Task goal: Substitute "رہنمائی" for every "قیادت" in the data below, keeping all other text as it is. Omit the pictures from your answer.

Saved entries:
▼▼▼

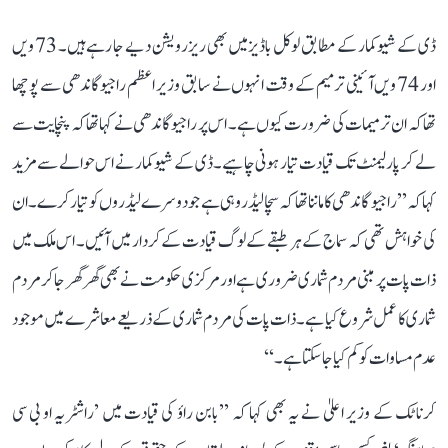
ڈی کے شیو کمار کے مطابق لوکل باڈیز میں بھی ریزرویشن دیے جا رہے ہیں۔ 73 ویں
اور 74 ویں آئینی ترمیم کے وقت انہوں نے سابق وزیر اعظم راجیو گاندھی سے پوچھا
تھا کہ ان ترمیمات کی ضرورت کیوں ہے۔ اس پر راجیو گاندھی نے کہا تھا کہ پنچایت سے
لے کر پارلیمنٹ تک قیادت تیار ہونی چاہیے۔ ڈی کے شیوکمار نے اس حوالے سے مزید
کہا کہ ’’راجیو گاندھی کا ماننا تھا کہ سچا لیڈر وہی ہے جو دوسرے لیڈروں کو تیار کرے۔ ان
کی خواہش تھی کہ سماج کے ہر طبقے کے لوگ قیادت کے کردار میں آئیں۔ اس ملک میں
ذات پات پر مبنی مردم شماری ضروری ہے اور مرکزی حکومت نے بھی گھر گھر جا کر مردم
شماری کا عمل شروع کیا ہے۔ ذات پات کی مردم شماری کے ذریعے معاشرے میں موجود
عدم مساوات کو کم کیا جا سکتا ہے۔‘‘
کرناٹک کے وزیر اعلیٰ نے یہ بھی کہا کہ ’’بابن راؤ کی قیادت میں ’راشٹریہ او بی سی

▲▲▲

Response to this task:
ڈی کے شیو کمار کے مطابق لوکل باڈیز میں بھی ریزرویشن دیے جا رہے ہیں۔ 73 ویں
اور 74 ویں آئینی ترمیم کے وقت انہوں نے سابق وزیر اعظم راجیو گاندھی سے پوچھا
تھا کہ ان ترمیمات کی ضرورت کیوں ہے۔ اس پر راجیو گاندھی نے کہا تھا کہ پنچایت سے
لے کر پارلیمنٹ تک رہنمائی تیار ہونی چاہیے۔ ڈی کے شیوکمار نے اس حوالے سے مزید
کہا کہ ’’راجیو گاندھی کا ماننا تھا کہ سچا لیڈر وہی ہے جو دوسرے لیڈروں کو تیار کرے۔ ان
کی خواہش تھی کہ سماج کے ہر طبقے کے لوگ رہنمائی کے کردار میں آئیں۔ اس ملک میں
ذات پات پر مبنی مردم شماری ضروری ہے اور مرکزی حکومت نے بھی گھر گھر جا کر مردم
شماری کا عمل شروع کیا ہے۔ ذات پات کی مردم شماری کے ذریعے معاشرے میں موجود
عدم مساوات کو کم کیا جا سکتا ہے۔‘‘
کرناٹک کے وزیر اعلیٰ نے یہ بھی کہا کہ ’’بابن راؤ کی رہنمائی میں ’راشٹریہ او بی سی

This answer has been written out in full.